# JOB:
Write out the data below exactly, beginning with the first line and ending once the line that has "aika on myös" is written.

[Stored data]
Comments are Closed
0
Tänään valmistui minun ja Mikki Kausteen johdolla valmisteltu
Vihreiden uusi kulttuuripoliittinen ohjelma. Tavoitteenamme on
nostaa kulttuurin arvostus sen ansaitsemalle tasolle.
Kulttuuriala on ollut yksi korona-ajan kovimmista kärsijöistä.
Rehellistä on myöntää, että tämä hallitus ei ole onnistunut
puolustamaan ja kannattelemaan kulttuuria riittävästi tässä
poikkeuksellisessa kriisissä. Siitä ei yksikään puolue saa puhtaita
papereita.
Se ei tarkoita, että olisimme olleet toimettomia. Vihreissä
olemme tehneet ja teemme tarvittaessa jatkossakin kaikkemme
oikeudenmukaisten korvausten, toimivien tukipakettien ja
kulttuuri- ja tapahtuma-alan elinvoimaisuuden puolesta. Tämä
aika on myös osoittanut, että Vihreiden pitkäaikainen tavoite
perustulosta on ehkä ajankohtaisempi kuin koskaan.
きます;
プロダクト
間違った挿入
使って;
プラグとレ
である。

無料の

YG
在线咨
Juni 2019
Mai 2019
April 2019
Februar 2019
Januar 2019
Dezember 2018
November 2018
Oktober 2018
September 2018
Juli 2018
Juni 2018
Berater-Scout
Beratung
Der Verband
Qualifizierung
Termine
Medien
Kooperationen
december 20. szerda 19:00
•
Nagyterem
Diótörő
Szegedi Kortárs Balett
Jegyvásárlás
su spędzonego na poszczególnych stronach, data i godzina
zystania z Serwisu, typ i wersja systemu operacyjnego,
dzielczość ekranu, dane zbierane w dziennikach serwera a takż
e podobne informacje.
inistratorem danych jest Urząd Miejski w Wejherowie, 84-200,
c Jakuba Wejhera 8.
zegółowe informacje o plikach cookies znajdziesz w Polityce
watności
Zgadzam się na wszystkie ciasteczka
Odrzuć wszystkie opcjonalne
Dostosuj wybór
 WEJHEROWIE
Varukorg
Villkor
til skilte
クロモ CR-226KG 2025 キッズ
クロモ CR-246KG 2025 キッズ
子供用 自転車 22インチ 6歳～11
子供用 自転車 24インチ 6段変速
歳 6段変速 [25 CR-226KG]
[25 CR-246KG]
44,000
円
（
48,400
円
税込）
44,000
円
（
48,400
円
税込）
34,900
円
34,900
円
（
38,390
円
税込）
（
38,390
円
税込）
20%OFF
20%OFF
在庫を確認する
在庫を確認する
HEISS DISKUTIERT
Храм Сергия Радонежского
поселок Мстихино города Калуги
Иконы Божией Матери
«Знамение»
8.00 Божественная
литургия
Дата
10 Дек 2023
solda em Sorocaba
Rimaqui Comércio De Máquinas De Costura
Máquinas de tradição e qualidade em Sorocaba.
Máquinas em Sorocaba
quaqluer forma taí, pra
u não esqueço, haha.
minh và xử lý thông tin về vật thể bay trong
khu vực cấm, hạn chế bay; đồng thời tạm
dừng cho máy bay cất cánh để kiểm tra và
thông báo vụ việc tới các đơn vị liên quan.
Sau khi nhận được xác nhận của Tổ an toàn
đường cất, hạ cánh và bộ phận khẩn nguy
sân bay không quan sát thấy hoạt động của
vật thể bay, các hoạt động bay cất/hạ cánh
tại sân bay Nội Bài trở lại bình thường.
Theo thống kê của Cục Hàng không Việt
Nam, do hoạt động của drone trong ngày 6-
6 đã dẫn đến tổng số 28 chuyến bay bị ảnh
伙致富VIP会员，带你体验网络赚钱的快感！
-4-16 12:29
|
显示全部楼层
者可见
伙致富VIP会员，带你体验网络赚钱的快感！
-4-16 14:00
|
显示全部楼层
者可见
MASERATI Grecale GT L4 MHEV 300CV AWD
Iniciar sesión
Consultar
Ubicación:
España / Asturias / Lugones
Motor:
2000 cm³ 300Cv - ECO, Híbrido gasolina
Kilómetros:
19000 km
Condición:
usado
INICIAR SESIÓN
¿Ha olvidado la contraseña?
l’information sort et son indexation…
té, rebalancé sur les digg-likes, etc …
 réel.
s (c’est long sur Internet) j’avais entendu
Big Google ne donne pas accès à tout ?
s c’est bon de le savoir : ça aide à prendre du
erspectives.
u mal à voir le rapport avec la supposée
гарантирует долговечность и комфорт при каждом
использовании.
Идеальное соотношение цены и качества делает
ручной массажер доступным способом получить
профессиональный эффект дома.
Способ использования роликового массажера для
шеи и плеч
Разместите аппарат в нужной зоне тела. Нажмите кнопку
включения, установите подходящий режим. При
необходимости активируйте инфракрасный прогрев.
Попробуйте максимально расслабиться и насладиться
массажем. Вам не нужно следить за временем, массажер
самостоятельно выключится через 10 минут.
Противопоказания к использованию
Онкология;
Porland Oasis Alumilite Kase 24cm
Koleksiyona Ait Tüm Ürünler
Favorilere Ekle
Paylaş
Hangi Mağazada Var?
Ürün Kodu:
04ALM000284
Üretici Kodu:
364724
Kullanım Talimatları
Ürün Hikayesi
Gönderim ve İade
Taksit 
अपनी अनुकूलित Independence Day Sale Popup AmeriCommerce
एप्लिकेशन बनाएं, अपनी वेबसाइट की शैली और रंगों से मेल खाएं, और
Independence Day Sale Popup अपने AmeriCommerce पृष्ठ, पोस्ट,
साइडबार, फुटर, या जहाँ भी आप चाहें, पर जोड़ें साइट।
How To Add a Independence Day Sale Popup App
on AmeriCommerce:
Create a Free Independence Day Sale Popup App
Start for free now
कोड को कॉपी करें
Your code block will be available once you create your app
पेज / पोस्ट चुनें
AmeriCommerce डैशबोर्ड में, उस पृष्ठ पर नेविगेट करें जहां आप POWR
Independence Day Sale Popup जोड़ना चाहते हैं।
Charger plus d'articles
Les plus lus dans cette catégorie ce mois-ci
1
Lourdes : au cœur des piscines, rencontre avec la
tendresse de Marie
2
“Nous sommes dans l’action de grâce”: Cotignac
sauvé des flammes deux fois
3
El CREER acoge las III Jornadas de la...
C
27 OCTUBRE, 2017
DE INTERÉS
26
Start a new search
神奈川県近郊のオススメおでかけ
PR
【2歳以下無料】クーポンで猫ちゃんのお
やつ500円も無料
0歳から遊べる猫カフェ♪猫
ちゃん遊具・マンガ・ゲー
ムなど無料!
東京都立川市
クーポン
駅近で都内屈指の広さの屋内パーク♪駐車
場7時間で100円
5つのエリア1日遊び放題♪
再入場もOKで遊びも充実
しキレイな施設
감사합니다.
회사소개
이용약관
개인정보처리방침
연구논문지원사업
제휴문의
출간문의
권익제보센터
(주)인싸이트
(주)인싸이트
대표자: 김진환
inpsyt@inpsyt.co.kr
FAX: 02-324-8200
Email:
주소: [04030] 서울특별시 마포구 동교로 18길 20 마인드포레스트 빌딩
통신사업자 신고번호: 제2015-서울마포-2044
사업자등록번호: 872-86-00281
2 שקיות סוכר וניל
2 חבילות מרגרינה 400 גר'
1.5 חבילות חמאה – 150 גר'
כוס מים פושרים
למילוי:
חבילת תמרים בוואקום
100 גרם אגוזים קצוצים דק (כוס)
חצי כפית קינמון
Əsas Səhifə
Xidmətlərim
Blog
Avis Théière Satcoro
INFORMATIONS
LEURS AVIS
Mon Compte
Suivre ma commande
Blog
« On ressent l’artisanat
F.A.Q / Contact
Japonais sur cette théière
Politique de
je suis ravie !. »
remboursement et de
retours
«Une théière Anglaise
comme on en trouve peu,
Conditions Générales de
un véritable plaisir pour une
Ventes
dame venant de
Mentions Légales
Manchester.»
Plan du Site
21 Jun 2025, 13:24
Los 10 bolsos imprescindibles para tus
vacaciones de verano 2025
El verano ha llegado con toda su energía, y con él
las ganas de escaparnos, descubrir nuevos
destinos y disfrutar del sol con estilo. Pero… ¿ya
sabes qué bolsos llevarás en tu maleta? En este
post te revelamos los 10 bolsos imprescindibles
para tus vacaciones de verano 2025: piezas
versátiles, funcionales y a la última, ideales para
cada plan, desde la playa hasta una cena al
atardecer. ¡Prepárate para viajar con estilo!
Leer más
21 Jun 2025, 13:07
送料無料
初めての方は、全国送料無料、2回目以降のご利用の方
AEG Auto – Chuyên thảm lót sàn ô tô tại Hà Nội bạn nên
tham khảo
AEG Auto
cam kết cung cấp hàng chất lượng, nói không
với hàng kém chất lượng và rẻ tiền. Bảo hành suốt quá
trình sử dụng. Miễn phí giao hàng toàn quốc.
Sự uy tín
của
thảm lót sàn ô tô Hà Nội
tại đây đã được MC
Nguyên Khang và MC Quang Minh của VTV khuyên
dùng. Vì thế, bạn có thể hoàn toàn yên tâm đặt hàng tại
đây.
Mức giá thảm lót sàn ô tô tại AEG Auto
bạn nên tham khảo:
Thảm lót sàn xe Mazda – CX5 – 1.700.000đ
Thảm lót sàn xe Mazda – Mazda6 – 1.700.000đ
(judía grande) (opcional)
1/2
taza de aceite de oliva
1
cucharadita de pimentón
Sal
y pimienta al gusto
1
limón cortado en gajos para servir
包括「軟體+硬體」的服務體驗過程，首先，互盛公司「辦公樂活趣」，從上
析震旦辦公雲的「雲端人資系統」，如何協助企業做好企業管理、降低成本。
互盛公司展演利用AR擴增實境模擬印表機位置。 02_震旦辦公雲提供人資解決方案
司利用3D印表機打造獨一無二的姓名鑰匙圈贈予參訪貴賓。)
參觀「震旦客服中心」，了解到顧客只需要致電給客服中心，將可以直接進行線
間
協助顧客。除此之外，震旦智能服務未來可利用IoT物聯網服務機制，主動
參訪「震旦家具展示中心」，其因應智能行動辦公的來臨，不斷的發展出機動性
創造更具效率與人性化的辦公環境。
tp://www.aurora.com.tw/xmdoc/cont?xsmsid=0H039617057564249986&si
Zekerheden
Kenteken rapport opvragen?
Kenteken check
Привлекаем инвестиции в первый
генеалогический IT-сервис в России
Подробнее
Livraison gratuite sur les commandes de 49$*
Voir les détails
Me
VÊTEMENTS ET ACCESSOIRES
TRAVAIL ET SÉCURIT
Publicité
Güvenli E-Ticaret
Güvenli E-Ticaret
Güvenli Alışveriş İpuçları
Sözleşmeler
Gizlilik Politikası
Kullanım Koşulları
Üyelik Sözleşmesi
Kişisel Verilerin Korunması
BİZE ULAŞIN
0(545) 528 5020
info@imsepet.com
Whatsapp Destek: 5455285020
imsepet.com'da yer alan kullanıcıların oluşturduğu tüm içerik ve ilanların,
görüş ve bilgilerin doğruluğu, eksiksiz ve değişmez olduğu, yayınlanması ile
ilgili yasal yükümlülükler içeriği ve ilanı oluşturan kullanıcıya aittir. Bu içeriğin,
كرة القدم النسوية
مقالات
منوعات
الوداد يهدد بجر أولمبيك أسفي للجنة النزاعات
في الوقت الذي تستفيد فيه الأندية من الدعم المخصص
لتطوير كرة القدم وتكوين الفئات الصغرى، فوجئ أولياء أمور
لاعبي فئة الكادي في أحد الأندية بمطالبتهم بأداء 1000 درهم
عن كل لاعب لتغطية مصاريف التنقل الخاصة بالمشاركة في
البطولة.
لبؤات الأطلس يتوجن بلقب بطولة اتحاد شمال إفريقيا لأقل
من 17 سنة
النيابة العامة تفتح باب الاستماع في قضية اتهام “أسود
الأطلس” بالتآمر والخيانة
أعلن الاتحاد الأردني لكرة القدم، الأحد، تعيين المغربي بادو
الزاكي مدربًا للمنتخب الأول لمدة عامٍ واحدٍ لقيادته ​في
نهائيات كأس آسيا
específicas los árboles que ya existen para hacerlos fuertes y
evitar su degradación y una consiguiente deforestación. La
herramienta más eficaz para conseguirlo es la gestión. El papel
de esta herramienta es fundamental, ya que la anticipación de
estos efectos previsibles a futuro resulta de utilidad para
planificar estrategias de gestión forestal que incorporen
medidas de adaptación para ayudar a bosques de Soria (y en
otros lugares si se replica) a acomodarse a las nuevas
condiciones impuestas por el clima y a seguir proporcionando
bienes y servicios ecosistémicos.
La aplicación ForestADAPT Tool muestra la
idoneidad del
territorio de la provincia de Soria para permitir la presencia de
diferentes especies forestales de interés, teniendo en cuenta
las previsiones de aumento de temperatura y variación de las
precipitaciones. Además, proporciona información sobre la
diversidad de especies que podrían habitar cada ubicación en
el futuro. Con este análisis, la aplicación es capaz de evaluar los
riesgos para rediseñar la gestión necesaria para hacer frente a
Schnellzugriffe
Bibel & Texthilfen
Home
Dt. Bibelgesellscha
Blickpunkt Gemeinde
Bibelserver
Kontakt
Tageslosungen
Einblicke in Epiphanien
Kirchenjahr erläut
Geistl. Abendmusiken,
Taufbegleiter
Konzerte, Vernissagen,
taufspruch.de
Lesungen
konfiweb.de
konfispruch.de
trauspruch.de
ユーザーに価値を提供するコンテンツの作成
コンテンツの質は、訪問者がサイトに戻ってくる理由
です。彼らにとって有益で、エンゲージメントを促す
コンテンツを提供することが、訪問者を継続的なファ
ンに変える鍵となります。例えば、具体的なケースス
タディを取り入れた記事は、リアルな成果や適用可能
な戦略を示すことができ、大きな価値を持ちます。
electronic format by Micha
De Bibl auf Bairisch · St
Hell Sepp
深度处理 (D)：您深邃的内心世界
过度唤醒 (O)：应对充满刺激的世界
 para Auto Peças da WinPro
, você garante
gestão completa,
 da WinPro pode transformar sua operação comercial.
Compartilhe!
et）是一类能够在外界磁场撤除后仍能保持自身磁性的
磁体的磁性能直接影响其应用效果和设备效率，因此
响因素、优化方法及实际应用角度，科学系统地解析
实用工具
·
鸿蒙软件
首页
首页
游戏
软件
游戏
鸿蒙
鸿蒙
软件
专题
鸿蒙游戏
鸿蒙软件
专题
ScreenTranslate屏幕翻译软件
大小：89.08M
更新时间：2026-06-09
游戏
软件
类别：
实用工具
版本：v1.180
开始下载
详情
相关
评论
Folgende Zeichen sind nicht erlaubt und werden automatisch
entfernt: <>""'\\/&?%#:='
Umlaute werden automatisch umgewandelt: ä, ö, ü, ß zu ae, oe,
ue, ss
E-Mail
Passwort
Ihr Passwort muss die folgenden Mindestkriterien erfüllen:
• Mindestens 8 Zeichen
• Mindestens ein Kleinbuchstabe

# RESULT OF THE TASK:
Comments are Closed
0
Tänään valmistui minun ja Mikki Kausteen johdolla valmisteltu
Vihreiden uusi kulttuuripoliittinen ohjelma. Tavoitteenamme on
nostaa kulttuurin arvostus sen ansaitsemalle tasolle.
Kulttuuriala on ollut yksi korona-ajan kovimmista kärsijöistä.
Rehellistä on myöntää, että tämä hallitus ei ole onnistunut
puolustamaan ja kannattelemaan kulttuuria riittävästi tässä
poikkeuksellisessa kriisissä. Siitä ei yksikään puolue saa puhtaita
papereita.
Se ei tarkoita, että olisimme olleet toimettomia. Vihreissä
olemme tehneet ja teemme tarvittaessa jatkossakin kaikkemme
oikeudenmukaisten korvausten, toimivien tukipakettien ja
kulttuuri- ja tapahtuma-alan elinvoimaisuuden puolesta. Tämä
aika on myös osoittanut, että Vihreiden pitkäaikainen tavoite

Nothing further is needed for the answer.